[Records for this task Boundary: Start]

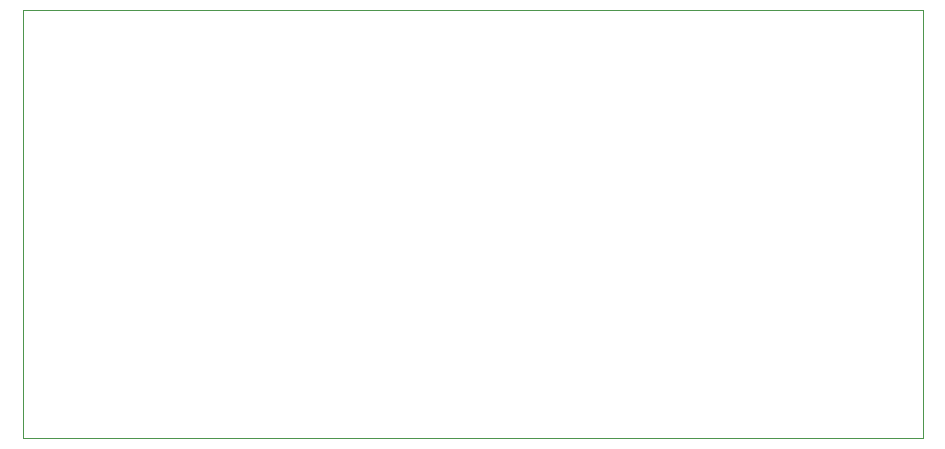
<source format=gbr>
G04 #@! TF.GenerationSoftware,KiCad,Pcbnew,(5.0.1-3-g963ef8bb5)*
G04 #@! TF.CreationDate,2019-07-11T22:25:35+01:00*
G04 #@! TF.ProjectId,KatanaSwitch,4B6174616E615377697463682E6B6963,rev?*
G04 #@! TF.SameCoordinates,Original*
G04 #@! TF.FileFunction,Profile,NP*
%FSLAX46Y46*%
G04 Gerber Fmt 4.6, Leading zero omitted, Abs format (unit mm)*
G04 Created by KiCad (PCBNEW (5.0.1-3-g963ef8bb5)) date Thursday, 11 July 2019 at 22:25:35*
%MOMM*%
%LPD*%
G01*
G04 APERTURE LIST*
%ADD10C,0.050000*%
G04 APERTURE END LIST*
D10*
X113665000Y-118745000D02*
X113665000Y-82550000D01*
X189865000Y-118745000D02*
X113665000Y-118745000D01*
X189865000Y-82550000D02*
X189865000Y-118745000D01*
X113665000Y-82550000D02*
X189865000Y-82550000D01*
M02*

</source>
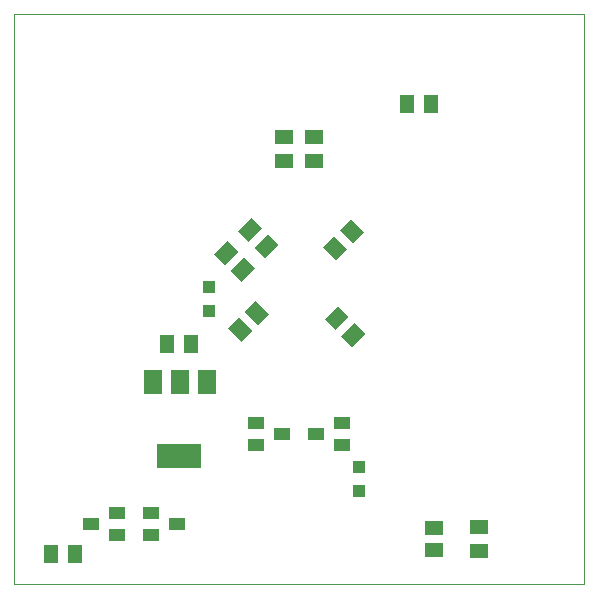
<source format=gbp>
G75*
%MOIN*%
%OFA0B0*%
%FSLAX24Y24*%
%IPPOS*%
%LPD*%
%AMOC8*
5,1,8,0,0,1.08239X$1,22.5*
%
%ADD10C,0.0000*%
%ADD11R,0.0512X0.0630*%
%ADD12R,0.0630X0.0512*%
%ADD13R,0.0551X0.0394*%
%ADD14R,0.0394X0.0394*%
%ADD15R,0.0591X0.0512*%
%ADD16R,0.0590X0.0790*%
%ADD17R,0.1500X0.0790*%
D10*
X001150Y002646D02*
X001150Y021646D01*
X020150Y021646D01*
X020150Y002646D01*
X001150Y002646D01*
D11*
X002381Y003621D03*
X003169Y003621D03*
X006256Y010646D03*
X007044Y010646D03*
G36*
X008269Y011159D02*
X008631Y011521D01*
X009075Y011077D01*
X008713Y010715D01*
X008269Y011159D01*
G37*
G36*
X008825Y011715D02*
X009187Y012077D01*
X009631Y011633D01*
X009269Y011271D01*
X008825Y011715D01*
G37*
G36*
X008819Y013521D02*
X009181Y013159D01*
X008737Y012715D01*
X008375Y013077D01*
X008819Y013521D01*
G37*
G36*
X008263Y014077D02*
X008625Y013715D01*
X008181Y013271D01*
X007819Y013633D01*
X008263Y014077D01*
G37*
G36*
X009038Y014852D02*
X009400Y014490D01*
X008956Y014046D01*
X008594Y014408D01*
X009038Y014852D01*
G37*
G36*
X009594Y014296D02*
X009956Y013934D01*
X009512Y013490D01*
X009150Y013852D01*
X009594Y014296D01*
G37*
G36*
X012250Y013802D02*
X011888Y013440D01*
X011444Y013884D01*
X011806Y014246D01*
X012250Y013802D01*
G37*
G36*
X012806Y014358D02*
X012444Y013996D01*
X012000Y014440D01*
X012362Y014802D01*
X012806Y014358D01*
G37*
G36*
X011856Y011096D02*
X011494Y011458D01*
X011938Y011902D01*
X012300Y011540D01*
X011856Y011096D01*
G37*
G36*
X012412Y010540D02*
X012050Y010902D01*
X012494Y011346D01*
X012856Y010984D01*
X012412Y010540D01*
G37*
X014256Y018646D03*
X015044Y018646D03*
D12*
X011150Y017540D03*
X011150Y016752D03*
X010150Y016752D03*
X010150Y017540D03*
X016650Y004540D03*
X016650Y003752D03*
D13*
X012083Y007272D03*
X012083Y008020D03*
X011217Y007646D03*
X010083Y007646D03*
X009217Y007272D03*
X009217Y008020D03*
X006583Y004646D03*
X005717Y004272D03*
X005717Y005020D03*
X004583Y005020D03*
X004583Y004272D03*
X003717Y004646D03*
D14*
X007650Y011752D03*
X007650Y012540D03*
X012650Y006540D03*
X012650Y005752D03*
D15*
X015150Y004520D03*
X015150Y003772D03*
D16*
X007560Y009386D03*
X006660Y009386D03*
X005760Y009386D03*
D17*
X006650Y006906D03*
M02*

</source>
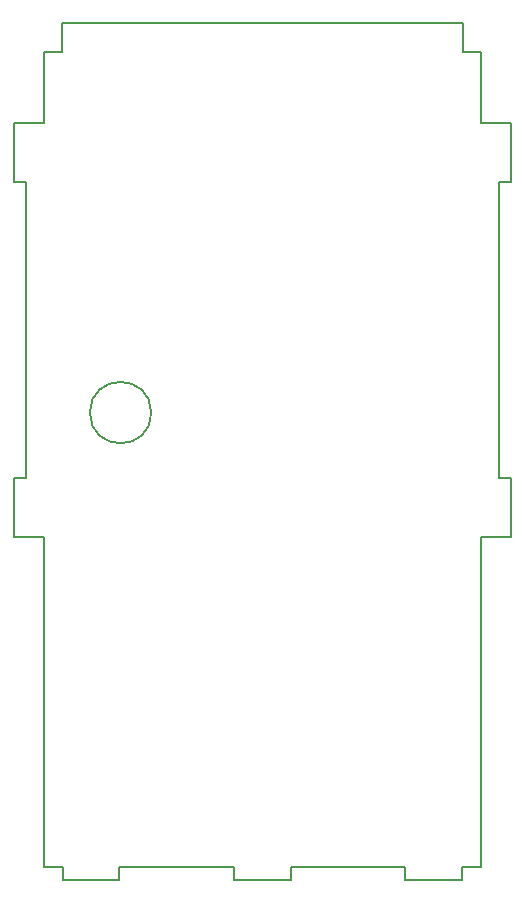
<source format=gbr>
%TF.GenerationSoftware,KiCad,Pcbnew,(5.99.0-10483-ga6ad7a4a70)*%
%TF.CreationDate,2021-05-18T08:29:19+02:00*%
%TF.ProjectId,quadkey,71756164-6b65-4792-9e6b-696361645f70,rev?*%
%TF.SameCoordinates,Original*%
%TF.FileFunction,Profile,NP*%
%FSLAX46Y46*%
G04 Gerber Fmt 4.6, Leading zero omitted, Abs format (unit mm)*
G04 Created by KiCad (PCBNEW (5.99.0-10483-ga6ad7a4a70)) date 2021-05-18 08:29:19*
%MOMM*%
%LPD*%
G01*
G04 APERTURE LIST*
%TA.AperFunction,Profile*%
%ADD10C,0.200000*%
%TD*%
G04 APERTURE END LIST*
D10*
X88625000Y-47275000D02*
X88625000Y-49775000D01*
X117725000Y-118775000D02*
X108025000Y-118775000D01*
X124125000Y-55775000D02*
X124125000Y-49775000D01*
X88625000Y-49775000D02*
X87125000Y-49775000D01*
X122525000Y-119875000D02*
X122525000Y-118775000D01*
X124125000Y-118775000D02*
X122525000Y-118775000D01*
X122625000Y-47275000D02*
X122625000Y-49775000D01*
X124125000Y-118775000D02*
X124125000Y-90775000D01*
X87125000Y-55775000D02*
X87125000Y-49775000D01*
X87125000Y-90775000D02*
X84575000Y-90775000D01*
X108025000Y-118775000D02*
X108025000Y-119875000D01*
X87125000Y-55775000D02*
X84575000Y-55775000D01*
X117725000Y-118775000D02*
X117725000Y-119875000D01*
X96225000Y-80275000D02*
G75*
G03*
X96225000Y-80275000I-2600000J0D01*
G01*
X125625000Y-85775000D02*
X125625000Y-60775000D01*
X103225000Y-118775000D02*
X93525000Y-118775000D01*
X88725000Y-118775000D02*
X87125000Y-118775000D01*
X85625000Y-60775000D02*
X84575000Y-60775000D01*
X124125000Y-49775000D02*
X122625000Y-49775000D01*
X126675000Y-90775000D02*
X124125000Y-90775000D01*
X126675000Y-60775000D02*
X125625000Y-60775000D01*
X126675000Y-85775000D02*
X125625000Y-85775000D01*
X108025000Y-119875000D02*
X103225000Y-119875000D01*
X103225000Y-118775000D02*
X103225000Y-119875000D01*
X93525000Y-118775000D02*
X93525000Y-119875000D01*
X84575000Y-55775000D02*
X84575000Y-60775000D01*
X126675000Y-85775000D02*
X126675000Y-90775000D01*
X122525000Y-119875000D02*
X117725000Y-119875000D01*
X126675000Y-55775000D02*
X124125000Y-55775000D01*
X93525000Y-119875000D02*
X88725000Y-119875000D01*
X126675000Y-55775000D02*
X126675000Y-60775000D01*
X84575000Y-85775000D02*
X84575000Y-90775000D01*
X88725000Y-118775000D02*
X88725000Y-119875000D01*
X88625000Y-47275000D02*
X122625000Y-47275000D01*
X87125000Y-118775000D02*
X87125000Y-90775000D01*
X85625000Y-85775000D02*
X85625000Y-60775000D01*
X85625000Y-85775000D02*
X84575000Y-85775000D01*
M02*

</source>
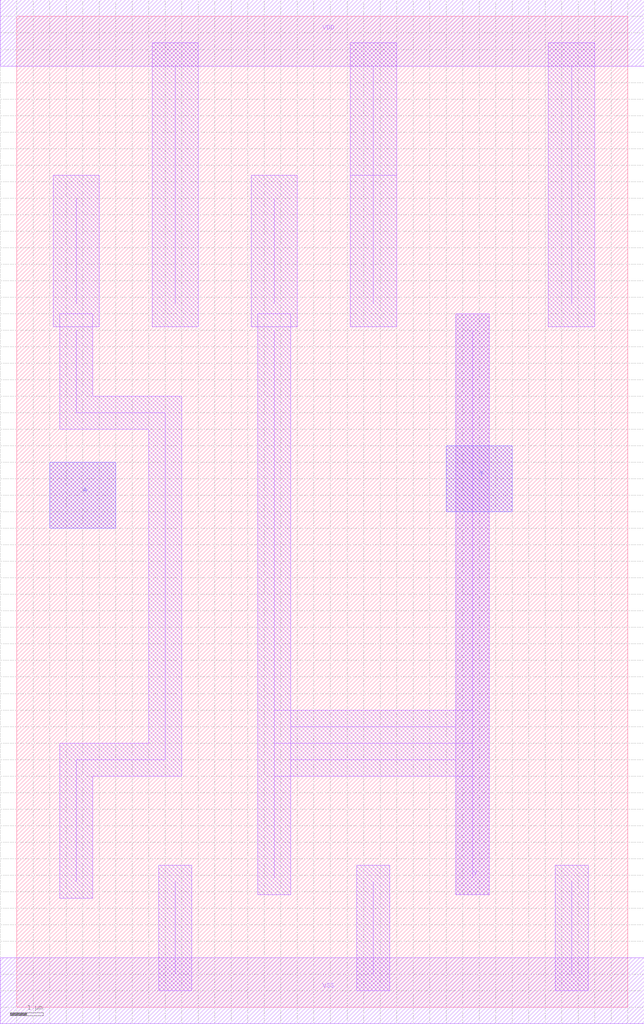
<source format=lef>
VERSION 5.5 ;
NAMESCASESENSITIVE ON ;
BUSBITCHARS "[]" ;
DIVIDERCHAR "/" ;


MACRO buf4
  CLASS CORE ;
  SOURCE USER ;
  ORIGIN 0 0 ;
  SIZE 18.500 BY 30.000 ;
  SYMMETRY X Y ;
  SITE unit ;
  
  PIN A
    USE SIGNAL ;
    PORT
      LAYER ML2 ;
        POLYGON 1.000 14.500  1.000 16.500  3.000 16.500  3.000 14.500  1.000 
        14.500  ;
    END
    PORT
      LAYER ML1 ;
        POLYGON 1.000 14.500  1.000 16.500  3.000 16.500  3.000 14.500  1.000 
        14.500  ;
    END
  END A
  PIN VDD
    USE POWER ;
    PORT
      LAYER ML1 ;
        RECT -0.500 28.500  19.000 30.500  ;
    END
  END VDD
  PIN VSS
    USE GROUND ;
    PORT
      LAYER ML1 ;
        RECT -0.500 -0.500  19.000 1.500  ;
    END
  END VSS
  PIN Y
    USE SIGNAL ;
    PORT
      LAYER ML1 ;
        POLYGON 13.000 15.000  13.000 17.000  15.000 17.000  15.000 15.000  
        13.000 15.000  ;
    END
    PORT
      LAYER ML2 ;
        POLYGON 13.000 15.000  13.000 17.000  15.000 17.000  15.000 15.000  
        13.000 15.000  ;
    END
    PORT
      LAYER ML1 ;
        WIDTH 1.000  ;
        PATH 13.800 3.900 13.800 20.500  ;
    END
  END Y
  OBS
    LAYER ML1 ;
      WIDTH 1.400  ;
      PATH 1.800 21.300 1.800 24.500  ;
      WIDTH 1.000  ;
      PATH 1.800 20.500 1.800 18.000 4.500 18.000 4.500 7.500 1.800 7.500 
      1.800 3.800  ;
      WIDTH 1.400  ;
      PATH 4.800 21.300 4.800 28.500  ;
      WIDTH 1.000  ;
      PATH 4.800 1.000 4.800 3.800  ;
      WIDTH 1.400  ;
      PATH 7.800 21.300 7.800 24.500  ;
      WIDTH 1.000  ;
      PATH 7.800 3.900 7.800 20.500  ;
      WIDTH 1.000  ;
      PATH 10.800 1.000 10.800 3.800  ;
      WIDTH 1.400  ;
      PATH 10.800 21.300 10.800 28.500  ;
      WIDTH 1.400  ;
      PATH 10.800 21.300 10.800 24.500  ;
      WIDTH 1.000  ;
      PATH 8.300 7.500 13.300 7.500  ;
      WIDTH 1.000  ;
      PATH 8.300 8.500 13.300 8.500  ;
      WIDTH 1.000  ;
      PATH 13.800 3.900 13.800 20.500  ;
      WIDTH 1.400  ;
      PATH 16.800 21.300 16.800 28.500  ;
      WIDTH 1.000  ;
      PATH 16.800 1.000 16.800 3.800  ;

    VIA 1.800 24.500  dcont ;
    VIA 1.800 3.800  dcont ;
    VIA 1.800 20.500  dcont ;
    VIA 1.800 22.500  dcont ;
    VIA 4.800 3.800  dcont ;
    VIA 4.800 24.500  dcont ;
    VIA 4.800 20.500  dcont ;
    VIA 4.800 22.500  dcont ;
    VIA 7.800 24.500  dcont ;
    VIA 7.800 22.500  dcont ;
    VIA 7.800 20.500  dcont ;
    VIA 7.800 3.800  dcont ;
    VIA 10.800 3.800  dcont ;
    VIA 10.800 20.500  dcont ;
    VIA 10.800 22.500  dcont ;
    VIA 10.800 24.500  dcont ;
    VIA 13.800 20.500  dcont ;
    VIA 13.800 22.500  dcont ;
    VIA 13.800 24.500  dcont ;
    VIA 13.800 3.800  dcont ;
    VIA 16.800 20.500  dcont ;
    VIA 16.800 22.500  dcont ;
    VIA 16.800 24.500  dcont ;
    VIA 16.800 3.800  dcont ;
    VIA 5.000 29.500  nsubcont ;
    VIA 5.300 11.500  pcont ;
    VIA 2.000 15.500  pcont ;
    VIA 5.000 0.500  psubcont ;
  END
END buf4

MACRO dcont
  CLASS CORE ;
  OBS
    LAYER ML1 ;
      RECT -1.000 -1.000  1.000 1.000  ;
  END
END dcont

MACRO nsubcont
  CLASS CORE ;
  OBS
    LAYER ML1 ;
      RECT -1.000 -1.000  1.000 1.000  ;
  END
END nsubcont

MACRO pcont
  CLASS CORE ;
  OBS
    LAYER ML1 ;
      RECT -1.000 -1.000  1.000 1.000  ;
  END
END pcont

MACRO psubcont
  CLASS CORE ;
  OBS
    LAYER ML1 ;
      RECT -1.000 -1.000  1.000 1.000  ;
  END
END psubcont


END LIBRARY

</source>
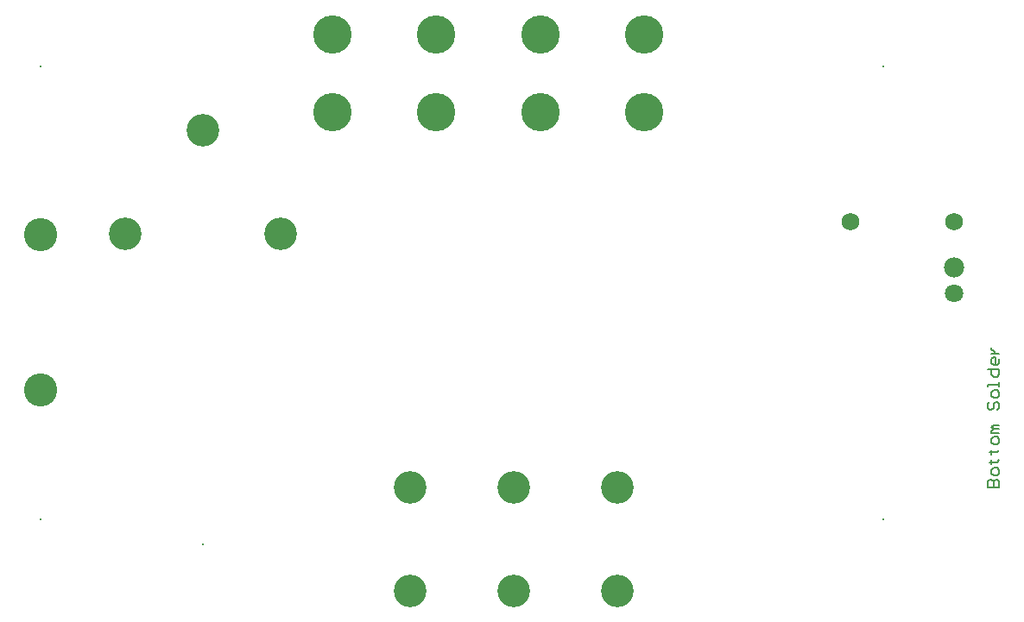
<source format=gbs>
%FSLAX23Y23*%
%MOIN*%
G70*
G01*
G75*
G04 Layer_Color=16711935*
%ADD10C,0.150*%
%ADD11C,0.050*%
%ADD12C,0.120*%
%ADD13C,0.020*%
%ADD14C,0.005*%
%ADD15C,0.120*%
%ADD16C,0.063*%
%ADD17C,0.070*%
%ADD18C,0.060*%
%ADD19C,0.118*%
%ADD20C,0.118*%
%ADD21C,0.140*%
%ADD22C,0.008*%
%ADD23C,0.008*%
%ADD24C,0.005*%
%ADD25C,0.040*%
%ADD26C,0.001*%
%ADD27C,0.002*%
%ADD28C,0.015*%
%ADD29C,0.010*%
%ADD30C,0.128*%
%ADD31C,0.071*%
%ADD32C,0.008*%
%ADD33C,0.078*%
%ADD34C,0.068*%
%ADD35C,0.126*%
%ADD36C,0.126*%
%ADD37C,0.148*%
D14*
X4030Y500D02*
X4075D01*
Y522D01*
X4068Y530D01*
X4060D01*
X4053Y522D01*
Y500D01*
Y522D01*
X4045Y530D01*
X4038D01*
X4030Y522D01*
Y500D01*
X4075Y552D02*
Y567D01*
X4068Y575D01*
X4053D01*
X4045Y567D01*
Y552D01*
X4053Y545D01*
X4068D01*
X4075Y552D01*
X4038Y597D02*
X4045D01*
Y590D01*
Y605D01*
Y597D01*
X4068D01*
X4075Y605D01*
X4038Y635D02*
X4045D01*
Y627D01*
Y642D01*
Y635D01*
X4068D01*
X4075Y642D01*
Y672D02*
Y687D01*
X4068Y695D01*
X4053D01*
X4045Y687D01*
Y672D01*
X4053Y665D01*
X4068D01*
X4075Y672D01*
Y710D02*
X4045D01*
Y717D01*
X4053Y725D01*
X4075D01*
X4053D01*
X4045Y732D01*
X4053Y740D01*
X4075D01*
X4038Y830D02*
X4030Y822D01*
Y807D01*
X4038Y800D01*
X4045D01*
X4053Y807D01*
Y822D01*
X4060Y830D01*
X4068D01*
X4075Y822D01*
Y807D01*
X4068Y800D01*
X4075Y852D02*
Y867D01*
X4068Y875D01*
X4053D01*
X4045Y867D01*
Y852D01*
X4053Y845D01*
X4068D01*
X4075Y852D01*
Y890D02*
Y905D01*
Y897D01*
X4030D01*
Y890D01*
Y957D02*
X4075D01*
Y935D01*
X4068Y927D01*
X4053D01*
X4045Y935D01*
Y957D01*
X4075Y995D02*
Y980D01*
X4068Y972D01*
X4053D01*
X4045Y980D01*
Y995D01*
X4053Y1002D01*
X4060D01*
Y972D01*
X4045Y1017D02*
X4075D01*
X4060D01*
X4053Y1025D01*
X4045Y1032D01*
Y1040D01*
D30*
X375Y875D02*
D03*
Y1475D02*
D03*
D31*
X3900Y1250D02*
D03*
D32*
X373Y2125D02*
D03*
Y375D02*
D03*
X3628D02*
D03*
Y2125D02*
D03*
X1000Y280D02*
D03*
D33*
X3900Y1350D02*
D03*
D34*
Y1525D02*
D03*
X3500D02*
D03*
D35*
X1000Y1880D02*
D03*
X1300Y1480D02*
D03*
X2200Y100D02*
D03*
Y500D02*
D03*
D36*
X700Y1480D02*
D03*
X1800Y500D02*
D03*
Y100D02*
D03*
X2600D02*
D03*
Y500D02*
D03*
D37*
X1900Y2250D02*
D03*
X2302Y2251D02*
D03*
X1900Y1950D02*
D03*
X2302Y1951D02*
D03*
X1500Y2250D02*
D03*
X2702Y2251D02*
D03*
X1500Y1950D02*
D03*
X2702Y1951D02*
D03*
M02*

</source>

[Records for this task Boundary: End]

Exercise prompt — Return the opening line of the data above and every line after it up to and including the line that holds "G04 #@! TF.SameCoordinates,Original*"; pictures stay out.

Solution to the exercise —
<source format=gbr>
G04 #@! TF.GenerationSoftware,KiCad,Pcbnew,(5.0.1-3-g963ef8bb5)*
G04 #@! TF.CreationDate,2019-07-11T22:25:35+01:00*
G04 #@! TF.ProjectId,KatanaSwitch,4B6174616E615377697463682E6B6963,rev?*
G04 #@! TF.SameCoordinates,Original*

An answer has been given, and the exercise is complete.